Studying the cardiovascular system and capturing the essence of blood circulation cogently requires to cope with the complexity of such biological fluid, as much as the details of the anatomy under study. From the computational standpoint, taming such complexity is not a trivial task, as it requires to handle several computational actors. Choosing the right computational framework, therefore, is a delicate issue that has been addressed in the present chapter. It was shown that the LB method is an extremely powerful framework to deal simultaneously with blood plasma, RBCs, and the glycocalyx in a unified and consistent form. The versatility of this framework is such to be a good candidate to study biological fluids of different types and at different scales without major differences.

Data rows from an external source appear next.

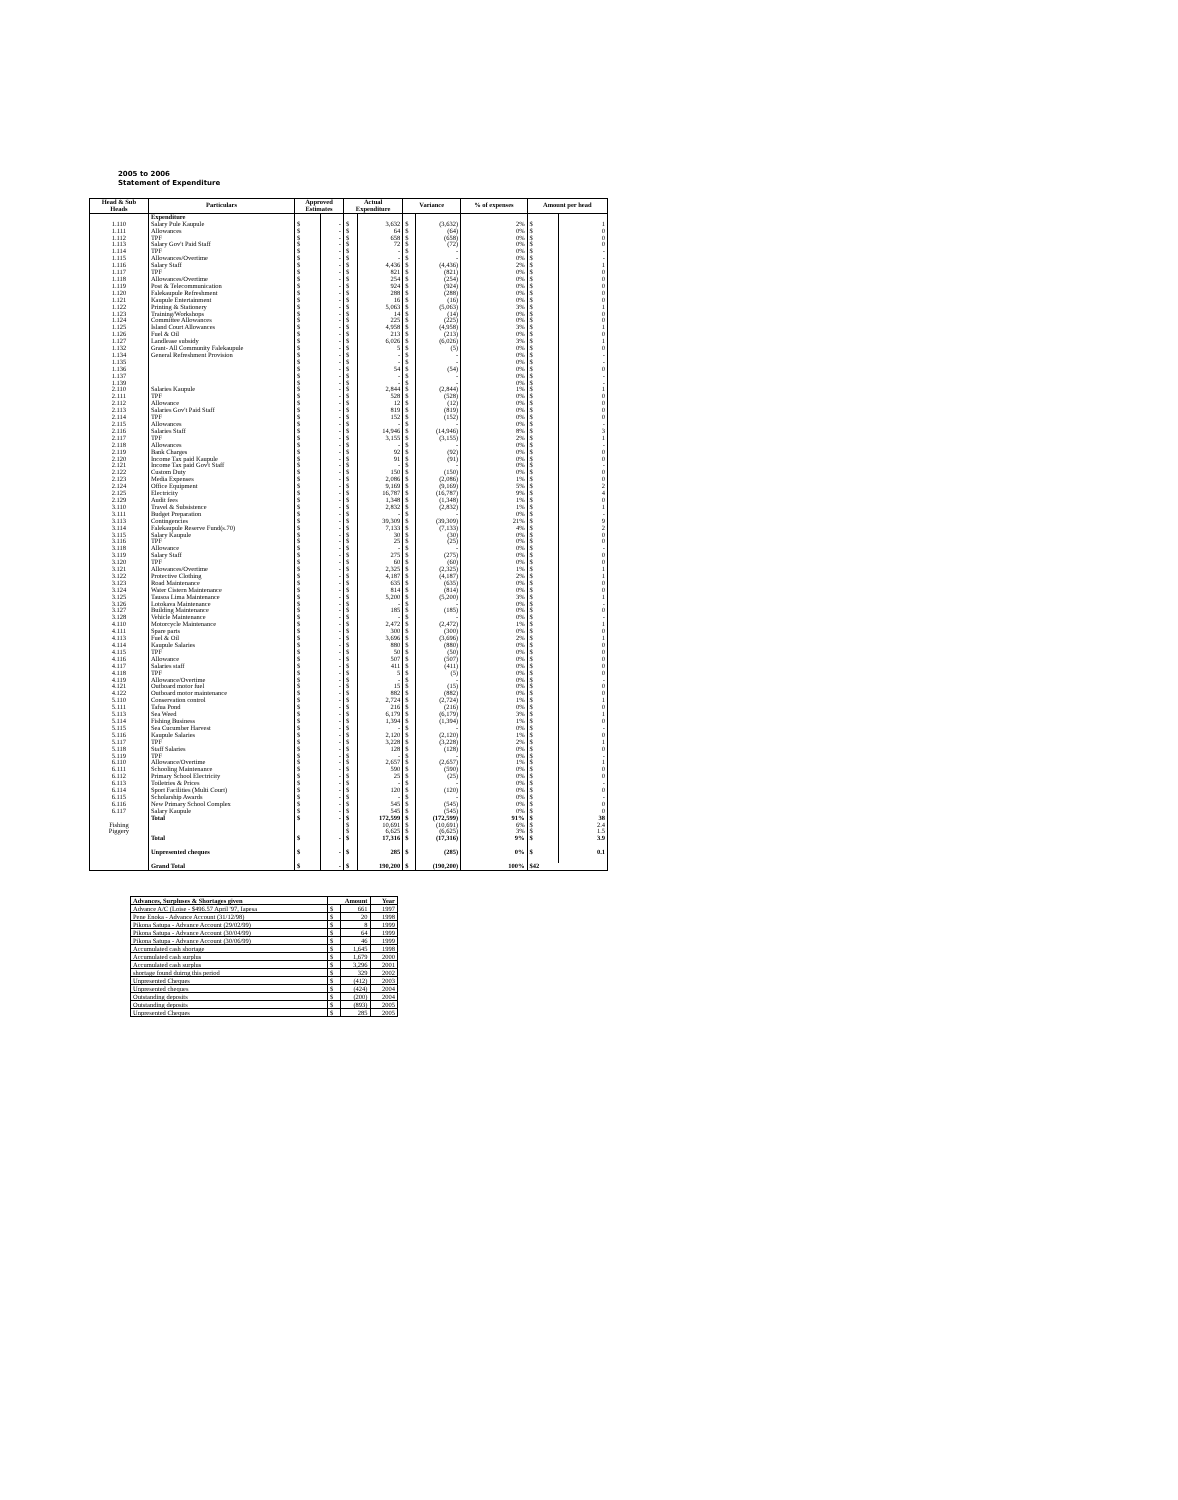2005 to 2006
Statement of Expenditure
| Head & Sub Heads | Particulars | Approved Estimates | | Actual Expenditure | | Variance | | % of expenses | Amount per head | |
| --- | --- | --- | --- | --- | --- | --- | --- | --- | --- | --- |
| | Expenditure | | | | | | | | | |
| 1.110 | Salary Pule Kaupule | $ | - | $ | 3,632 | $ | (3,632) | 2% | $ | 1 |
| 1.111 | Allowances | $ | - | $ | 64 | $ | (64) | 0% | $ | 0 |
| 1.112 | TPF | $ | - | $ | 658 | $ | (658) | 0% | $ | 0 |
| 1.113 | Salary Gov't Paid Staff | $ | - | $ | 72 | $ | (72) | 0% | $ | 0 |
| 1.114 | TPF | $ | - | $ | - | $ | - | 0% | $ | - |
| 1.115 | Allowances/Overtime | $ | - | $ | - | $ | - | 0% | $ | - |
| 1.116 | Salary Staff | $ | - | $ | 4,436 | $ | (4,436) | 2% | $ | 1 |
| 1.117 | TPF | $ | - | $ | 821 | $ | (821) | 0% | $ | 0 |
| 1.118 | Allowances/Overtime | $ | - | $ | 254 | $ | (254) | 0% | $ | 0 |
| 1.119 | Post & Telecommunication | $ | - | $ | 924 | $ | (924) | 0% | $ | 0 |
| 1.120 | Falekaupule Refreshment | $ | - | $ | 288 | $ | (288) | 0% | $ | 0 |
| 1.121 | Kaupule Entertainment | $ | - | $ | 16 | $ | (16) | 0% | $ | 0 |
| 1.122 | Printing & Stationery | $ | - | $ | 5,063 | $ | (5,063) | 3% | $ | 1 |
| 1.123 | Training/Workshops | $ | - | $ | 14 | $ | (14) | 0% | $ | 0 |
| 1.124 | Committee Allowances | $ | - | $ | 225 | $ | (225) | 0% | $ | 0 |
| 1.125 | Island Court Allowances | $ | - | $ | 4,958 | $ | (4,958) | 3% | $ | 1 |
| 1.126 | Fuel & Oil | $ | - | $ | 213 | $ | (213) | 0% | $ | 0 |
| 1.127 | Landlease subsidy | $ | - | $ | 6,026 | $ | (6,026) | 3% | $ | 1 |
| 1.132 | Grant- All Community Falekaupule | $ | - | $ | 5 | $ | (5) | 0% | $ | 0 |
| 1.134 | General Refreshment Provision | $ | - | $ | - | $ | - | 0% | $ | - |
| 1.135 | | $ | - | $ | - | $ | - | 0% | $ | - |
| 1.136 | | $ | - | $ | 54 | $ | (54) | 0% | $ | 0 |
| 1.137 | | $ | - | $ | - | $ | - | 0% | $ | - |
| 1.139 | | $ | - | $ | - | $ | - | 0% | $ | - |
| 2.110 | Salaries Kaupule | $ | - | $ | 2,844 | $ | (2,844) | 1% | $ | 1 |
| 2.111 | TPF | $ | - | $ | 528 | $ | (528) | 0% | $ | 0 |
| 2.112 | Allowance | $ | - | $ | 12 | $ | (12) | 0% | $ | 0 |
| 2.113 | Salaries Gov't Paid Staff | $ | - | $ | 819 | $ | (819) | 0% | $ | 0 |
| 2.114 | TPF | $ | - | $ | 152 | $ | (152) | 0% | $ | 0 |
| 2.115 | Allowances | $ | - | $ | - | $ | - | 0% | $ | - |
| 2.116 | Salaries Staff | $ | - | $ | 14,946 | $ | (14,946) | 8% | $ | 3 |
| 2.117 | TPF | $ | - | $ | 3,155 | $ | (3,155) | 2% | $ | 1 |
| 2.118 | Allowances | $ | - | $ | - | $ | - | 0% | $ | - |
| 2.119 | Bank Charges | $ | - | $ | 92 | $ | (92) | 0% | $ | 0 |
| 2.120 | Income Tax paid Kaupule | $ | - | $ | 91 | $ | (91) | 0% | $ | 0 |
| 2.121 | Income Tax paid Gov't Staff | $ | - | $ | - | $ | - | 0% | $ | - |
| 2.122 | Custom Duty | $ | - | $ | 150 | $ | (150) | 0% | $ | 0 |
| 2.123 | Media Expenses | $ | - | $ | 2,086 | $ | (2,086) | 1% | $ | 0 |
| 2.124 | Office Equipment | $ | - | $ | 9,169 | $ | (9,169) | 5% | $ | 2 |
| 2.125 | Electricity | $ | - | $ | 16,787 | $ | (16,787) | 9% | $ | 4 |
| 2.129 | Audit fees | $ | - | $ | 1,348 | $ | (1,348) | 1% | $ | 0 |
| 3.110 | Travel & Subsistence | $ | - | $ | 2,832 | $ | (2,832) | 1% | $ | 1 |
| 3.111 | Budget Preparation | $ | - | $ | - | $ | - | 0% | $ | - |
| 3.113 | Contingencies | $ | - | $ | 39,309 | $ | (39,309) | 21% | $ | 9 |
| 3.114 | Falekaupule Reserve Fund(s.70) | $ | - | $ | 7,133 | $ | (7,133) | 4% | $ | 2 |
| 3.115 | Salary Kaupule | $ | - | $ | 30 | $ | (30) | 0% | $ | 0 |
| 3.116 | TPF | $ | - | $ | 25 | $ | (25) | 0% | $ | 0 |
| 3.118 | Allowance | $ | - | $ | - | $ | - | 0% | $ | - |
| 3.119 | Salary Staff | $ | - | $ | 275 | $ | (275) | 0% | $ | 0 |
| 3.120 | TPF | $ | - | $ | 60 | $ | (60) | 0% | $ | 0 |
| 3.121 | Allowances/Overtime | $ | - | $ | 2,325 | $ | (2,325) | 1% | $ | 1 |
| 3.122 | Protective Clothing | $ | - | $ | 4,187 | $ | (4,187) | 2% | $ | 1 |
| 3.123 | Road Maintenance | $ | - | $ | 635 | $ | (635) | 0% | $ | 0 |
| 3.124 | Water Cistern Maintenance | $ | - | $ | 814 | $ | (814) | 0% | $ | 0 |
| 3.125 | Tausoa Lima Maintenance | $ | - | $ | 5,200 | $ | (5,200) | 3% | $ | 1 |
| 3.126 | Lotokava Maintenance | $ | - | $ | - | $ | - | 0% | $ | - |
| 3.127 | Building Maintenance | $ | - | $ | 185 | $ | (185) | 0% | $ | 0 |
| 3.128 | Vehicle Maintenance | $ | - | $ | - | $ | - | 0% | $ | - |
| 4.110 | Motorcycle Maintenance | $ | - | $ | 2,472 | $ | (2,472) | 1% | $ | 1 |
| 4.111 | Spare parts | $ | - | $ | 300 | $ | (300) | 0% | $ | 0 |
| 4.113 | Fuel & Oil | $ | - | $ | 3,696 | $ | (3,696) | 2% | $ | 1 |
| 4.114 | Kaupule Salaries | $ | - | $ | 880 | $ | (880) | 0% | $ | 0 |
| 4.115 | TPF | $ | - | $ | 50 | $ | (50) | 0% | $ | 0 |
| 4.116 | Allowance | $ | - | $ | 507 | $ | (507) | 0% | $ | 0 |
| 4.117 | Salaries staff | $ | - | $ | 411 | $ | (411) | 0% | $ | 0 |
| 4.118 | TPF | $ | - | $ | 5 | $ | (5) | 0% | $ | 0 |
| 4.119 | Allowance/Overtime | $ | - | $ | - | $ | - | 0% | $ | - |
| 4.121 | Outboard motor fuel | $ | - | $ | 15 | $ | (15) | 0% | $ | 0 |
| 4.122 | Outboard motor maintenance | $ | - | $ | 882 | $ | (882) | 0% | $ | 0 |
| 5.110 | Conservation control | $ | - | $ | 2,724 | $ | (2,724) | 1% | $ | 1 |
| 5.111 | Tafua Pond | $ | - | $ | 216 | $ | (216) | 0% | $ | 0 |
| 5.113 | Sea Weed | $ | - | $ | 6,179 | $ | (6,179) | 3% | $ | 1 |
| 5.114 | Fishing Business | $ | - | $ | 1,394 | $ | (1,394) | 1% | $ | 0 |
| 5.115 | Sea Cucumber Harvest | $ | - | $ | - | $ | - | 0% | $ | - |
| 5.116 | Kaupule Salaries | $ | - | $ | 2,120 | $ | (2,120) | 1% | $ | 0 |
| 5.117 | TPF | $ | - | $ | 3,228 | $ | (3,228) | 2% | $ | 1 |
| 5.118 | Staff Salaries | $ | - | $ | 128 | $ | (128) | 0% | $ | 0 |
| 5.119 | TPF | $ | - | $ | - | $ | - | 0% | $ | - |
| 6.110 | Allowance/Overtime | $ | - | $ | 2,657 | $ | (2,657) | 1% | $ | 1 |
| 6.111 | Schooling Maintenance | $ | - | $ | 590 | $ | (590) | 0% | $ | 0 |
| 6.112 | Primary School Electricity | $ | - | $ | 25 | $ | (25) | 0% | $ | 0 |
| 6.113 | Toiletries & Prices | $ | - | $ | - | $ | - | 0% | $ | - |
| 6.114 | Sport Facilities (Multi Court) | $ | - | $ | 120 | $ | (120) | 0% | $ | 0 |
| 6.115 | Scholarship Awards | $ | - | $ | - | $ | - | 0% | $ | - |
| 6.116 | New Primary School Complex | $ | - | $ | 545 | $ | (545) | 0% | $ | 0 |
| 6.117 | Salary Kaupule | $ | - | $ | 545 | $ | (545) | 0% | $ | 0 |
| | Total | $ | - | $ | 172,599 | $ | (172,599) | 91% | $ | 38 |
| Fishing | | | | $ | 10,691 | $ | (10,691) | 6% | $ | 2.4 |
| Piggery | | | | $ | 6,625 | $ | (6,625) | 3% | $ | 1.5 |
| | Total | $ | - | $ | 17,316 | $ | (17,316) | 9% | $ | 3.9 |
| | Unpresented cheques | $ | - | $ | 285 | $ | (285) | 0% | $ | 0.1 |
| | Grand Total | $ | - | $ | 190,200 | $ | (190,200) | 100% | $42 | |
| Advances, Surpluses & Shortages given | Amount | | Year |
| Advance A/C (Loise - $496.57 April '97, Iapesa | $ | 661 | 1997 |
| Pene Enoka - Advance Account (31/12/98) | $ | 20 | 1998 |
| Pikona Satupa - Advance Account (29/02/99) | $ | 8 | 1999 |
| Pikona Satupa - Advance Account (30/04/99) | $ | 64 | 1999 |
| Pikona Satupa - Advance Account (30/06/99) | $ | 46 | 1999 |
| Accumulated cash shortage | $ | 1,645 | 1998 |
| Accumulated cash surplus | $ | 1,679 | 2000 |
| Accumulated cash surplus | $ | 3,296 | 2001 |
| shortage found duirng this period | $ | 329 | 2002 |
| Unpresented Cheques | $ | (412) | 2003 |
| Unpresented cheques | $ | (424) | 2004 |
| Outstanding deposits | $ | (200) | 2004 |
| Outstanding deposits | $ | (893) | 2005 |
| Unpresented Cheques | $ | 285 | 2005 |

When dealing specifically with blood and the development of cardiovascular disease, it is key to address the detailed structure and dynamics of blood in the surroundings of the endothelium, as recent work has revealed a correlation between the flow-induced mechano-transduction in the glycocalyx and the development of atherosclerosis. The presence of the glycocalyx is supposed necessary for the endothelial cells to respond to fluid shear, and its role is characterized by studying its response to shear stress. A coarse-grained model and a preliminary numerical simulation of the blood flow over the exact, microscale, corrugated EC shape covered by a prototype ESL have been proposed. Another direction we are undertaking is to enhance our current, simplistic, interfacial tension model with additional stresses and bending properties associated with elastic structures. Our current effort is to modify and extend the behaviour our fluid-fluid interface so as to enrich and adapt its existing mechanical properties, in a manner which mimics the thin membrane of erythrocytes.

If, at one hand, the microscopic blood-wall interaction has a noticeable importance for pathological states, on the other hand, the simulation of large-scale circulatory systems relies on sophisticated imaging techniques and powerful simulation methodologies. Owing to the basic assets of hydrokinetic modeling, the unifying LB methodology provides a reliable and robust approach to the understanding of cardiovascular disease in multiple-scale arterial systems, with great potential for impact on biophysical and biomedical applications. The inclusion of RBCs allows to reproduce non-trivial blood rheology and represents a step forward for clinical purposes, as much as for the basic understanding of biomechanics in model and physiological scenarios.